Gli appelli al voto hanno sempre qualcosa di retorico, il rischio di apparire parole e pensieri polverosi, di maniera. Un po’ come quelle raccomandazioni che ci facevano gli zii di una certa età quando eravamo bambini. Appelli, oltretutto, minati dalla consapevolezza della loro perfetta inutilità. Quando a votare si andava in massa il problema ovviamente non si poneva e nessuno studiava il tema, oggi i buoi sono scappati ed è fastidiosa la sensazione di non sapere neppure da che parte cominciare a cercarli.

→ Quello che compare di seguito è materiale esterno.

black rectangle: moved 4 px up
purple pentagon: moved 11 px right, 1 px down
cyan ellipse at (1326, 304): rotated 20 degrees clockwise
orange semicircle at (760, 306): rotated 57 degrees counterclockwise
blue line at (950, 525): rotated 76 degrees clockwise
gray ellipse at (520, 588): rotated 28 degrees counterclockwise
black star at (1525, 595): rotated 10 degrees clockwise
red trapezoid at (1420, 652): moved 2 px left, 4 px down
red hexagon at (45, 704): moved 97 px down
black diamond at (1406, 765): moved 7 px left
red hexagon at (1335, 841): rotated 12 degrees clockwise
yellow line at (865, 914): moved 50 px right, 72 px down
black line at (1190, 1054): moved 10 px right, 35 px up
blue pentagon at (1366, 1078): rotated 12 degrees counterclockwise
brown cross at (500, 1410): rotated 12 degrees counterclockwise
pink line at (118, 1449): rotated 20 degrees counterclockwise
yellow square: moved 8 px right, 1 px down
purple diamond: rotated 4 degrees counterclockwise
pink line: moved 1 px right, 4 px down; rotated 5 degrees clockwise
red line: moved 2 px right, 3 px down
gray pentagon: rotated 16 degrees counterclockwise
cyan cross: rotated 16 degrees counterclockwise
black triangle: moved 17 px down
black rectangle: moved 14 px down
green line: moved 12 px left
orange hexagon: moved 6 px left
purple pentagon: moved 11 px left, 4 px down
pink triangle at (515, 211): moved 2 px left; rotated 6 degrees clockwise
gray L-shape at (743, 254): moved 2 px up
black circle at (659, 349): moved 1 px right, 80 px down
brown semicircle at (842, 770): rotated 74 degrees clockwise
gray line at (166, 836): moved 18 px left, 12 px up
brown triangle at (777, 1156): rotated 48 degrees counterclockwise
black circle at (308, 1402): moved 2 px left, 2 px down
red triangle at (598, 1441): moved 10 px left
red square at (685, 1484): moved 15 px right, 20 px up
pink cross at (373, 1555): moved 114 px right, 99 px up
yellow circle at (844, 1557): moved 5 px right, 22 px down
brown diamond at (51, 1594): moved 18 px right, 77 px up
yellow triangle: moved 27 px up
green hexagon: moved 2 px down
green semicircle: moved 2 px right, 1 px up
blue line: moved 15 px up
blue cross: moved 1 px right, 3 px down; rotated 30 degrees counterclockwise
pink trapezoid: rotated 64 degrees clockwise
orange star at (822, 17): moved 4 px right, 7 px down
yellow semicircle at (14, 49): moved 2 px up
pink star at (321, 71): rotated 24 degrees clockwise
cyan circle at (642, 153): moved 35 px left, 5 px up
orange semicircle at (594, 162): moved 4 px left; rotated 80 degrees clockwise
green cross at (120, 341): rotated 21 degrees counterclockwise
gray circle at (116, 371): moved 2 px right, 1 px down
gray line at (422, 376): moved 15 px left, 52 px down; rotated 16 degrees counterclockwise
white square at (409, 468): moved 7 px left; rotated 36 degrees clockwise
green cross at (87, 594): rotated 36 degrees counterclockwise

Premesso che una lenta e costante erosione dei votanti è un fenomeno di tutti i Paesi avanzati e delle liberal democrazie più ricche e sviluppate (in Olanda ha votato il 44%), il caso specifico italiano ha delle caratteristiche peculiari.

Tanto per cominciare, il tramonto dei grandi partiti popolari e delle contrapposizioni ideologiche che smossero le masse nel secolo scorso. Poi, la devastante crisi della politica segnata da Tangentopoli, la fine dei partiti novecenteschi e la nascita dei partiti “personali”, delle grandi avventure di leader catalizzatori ormai quasi del tutto indipendenti dalle formazioni politiche di riferimento. Poi, mazzata finale, l’ascesa populista.

Ci resta un panorama di macerie, in termini di fiducia e partecipazione, nel momento storico peggiore possibile. Proprio quando servirebbe un’accresciuta coscienza civica collettiva, la capacità di comprendere la portata delle scelte da fare e della responsabilità che ne conseguono, ci siamo trovati sommersi da qualcosa di più subdolo della sfiducia: il senso di inutilità. È il frutto di una politica piccola, con il capo ossessivamente reclinato e gli occhi tenuti ben fissi al suolo.

Slogan di una banalità dirompente, liti furibonde su aspetti del tutto insignificanti o quantomeno marginali della vita dei cittadini europei di domani. Nessuna risposta alle domande che ci fanno i nostri figli. Loro cittadini europei lo sono di nascita e non si pongono neppure il problema di ridicole distinzioni fra Milano e Barcellona, Roma e Berlino, Napoli, Marsiglia, Valencia, Copenhagen, Anversa, Tallinn, Lubecca o Charleroi (molte di queste città i ragazzi le hanno messe nella loro personalissima cartina geografica grazie a low cost ed Erasmus, che hanno fatto di più per il sogno europeo di migliaia di discorsi zeppi di retorica).

Sono arcistufi di farsi indicare come cervelli in fuga, se vanno a sperimentare e sperimentarsi all’estero. Vorrebbero “semplicemente” le opportunità che i loro concittadini europei tedeschi, francesi, spagnoli, olandesi ma sempre più spesso polacchi, estoni o cechi riescono a sfruttare molto prima e meglio di loro. Vorrebbero parlare di questo e sentono parlare solo di altro. Di paure, non di rado di storie inventate.

Per non chiudere incoerentemente con un appello al voto, ci limitiamo a sperare che i ragazzi spingano i genitori a uscire dal cono d’ombra della paura e dell’egoismo.